Marcel is at a crossroads. He has been offered an apprenticeship at Villeneuve, the neighboring country manor, which would allow him to follow in his late father's footsteps. At the same time, he has won a scholarship at a renowned technical college in Paris, a move that would require him to face the unknown with no guarantee of success. His friend Julia, a city girl through and through, is encouraging him to take a chance and go to Paris. Unknown to Marcel, she has her own reasons to recommend this as well. As the machinations of Marcel's world and that of Villeneuve unfold, Marcel finds help in the most unlikely source imaginable: an ancient oak tree.
Progressively turned into a bug, Marcel must go on a quest across the meadow to feast on the royal jelly in order to return to his human form. Forced to carve his own path and follow his heart, he sets off and quickly finds himself teaming up with a wonderful group of insects, each of which has their own agenda. And with time running out and his existence in peril, Marcel must fight to the finish, or die a bug.

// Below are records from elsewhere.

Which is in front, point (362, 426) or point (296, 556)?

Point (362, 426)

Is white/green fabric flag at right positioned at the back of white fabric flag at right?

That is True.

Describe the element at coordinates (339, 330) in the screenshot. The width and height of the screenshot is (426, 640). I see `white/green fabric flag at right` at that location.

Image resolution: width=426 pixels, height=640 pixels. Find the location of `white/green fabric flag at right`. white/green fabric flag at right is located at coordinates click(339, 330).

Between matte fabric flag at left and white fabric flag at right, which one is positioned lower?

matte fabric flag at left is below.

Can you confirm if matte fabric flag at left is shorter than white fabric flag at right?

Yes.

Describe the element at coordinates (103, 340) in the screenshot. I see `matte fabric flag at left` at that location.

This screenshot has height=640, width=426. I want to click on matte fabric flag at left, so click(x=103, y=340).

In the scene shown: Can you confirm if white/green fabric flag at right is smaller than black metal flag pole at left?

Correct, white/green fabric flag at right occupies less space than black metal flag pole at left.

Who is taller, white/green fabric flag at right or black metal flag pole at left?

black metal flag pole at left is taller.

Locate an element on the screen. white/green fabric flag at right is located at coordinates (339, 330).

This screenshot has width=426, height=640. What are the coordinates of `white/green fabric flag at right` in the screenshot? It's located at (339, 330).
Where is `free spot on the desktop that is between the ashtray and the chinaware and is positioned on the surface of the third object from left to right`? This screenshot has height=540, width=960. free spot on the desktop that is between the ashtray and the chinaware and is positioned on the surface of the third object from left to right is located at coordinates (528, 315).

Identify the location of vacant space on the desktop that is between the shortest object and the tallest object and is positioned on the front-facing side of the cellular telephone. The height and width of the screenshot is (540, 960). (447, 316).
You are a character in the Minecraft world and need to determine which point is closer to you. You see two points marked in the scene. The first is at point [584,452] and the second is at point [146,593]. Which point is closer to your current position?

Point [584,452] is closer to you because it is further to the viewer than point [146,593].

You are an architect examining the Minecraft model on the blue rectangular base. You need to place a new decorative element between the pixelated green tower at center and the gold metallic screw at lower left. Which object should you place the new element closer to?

The book follows Marcel, a young boy of 15, as he slowly transforms into a bug. It follows his adventure as he tries to get back to being human.
I’d like to describe this book as a coming-of-age type novel where the main character initially starts off as being indecisive and lost and through various hardships/adventures the character grows and develops as a person.
Coming back to the title - Strange Metamorphosis - seems apt as Marcel does undergo a transformation but not just physically but emotionally/mentally as well.
The story starts of a bit slow and only really kicks off when Marcel transforms into a tiny person. He is then told by a oak tree that he must eat some royal jelly honey in order to get back to normal size. Along the way, Marcel picks up insect friends who help him on his mission. What I really enjoyed whilst reading the book was the different bugs that appear and their unique character. Monk has done well in creating individual personalities to each bug and my favourite has to be Miss Bea, the honeybee. The author has a clear affinity towards insects and that’s shown throughout the book.
This book is definitely one to read whilst sitting in your garden on a warm, sunny day, sipping a cool drink.
'A summer book' - That is what I would label it as.
As for editing goes, I didn’t find any typos or grammatical errors. It's really well written.
At 200 odd pages I would say that the author had definitely got his story length right. Any longer and it would have ran the risk of dragging but by keeping it relatively short the story flowed at the right pace.
I would wholeheartedly recommend Strange Metamorphosis to those who enjoyed ‘James And The Giant Peach’ and the film, ‘A Bug's Life’.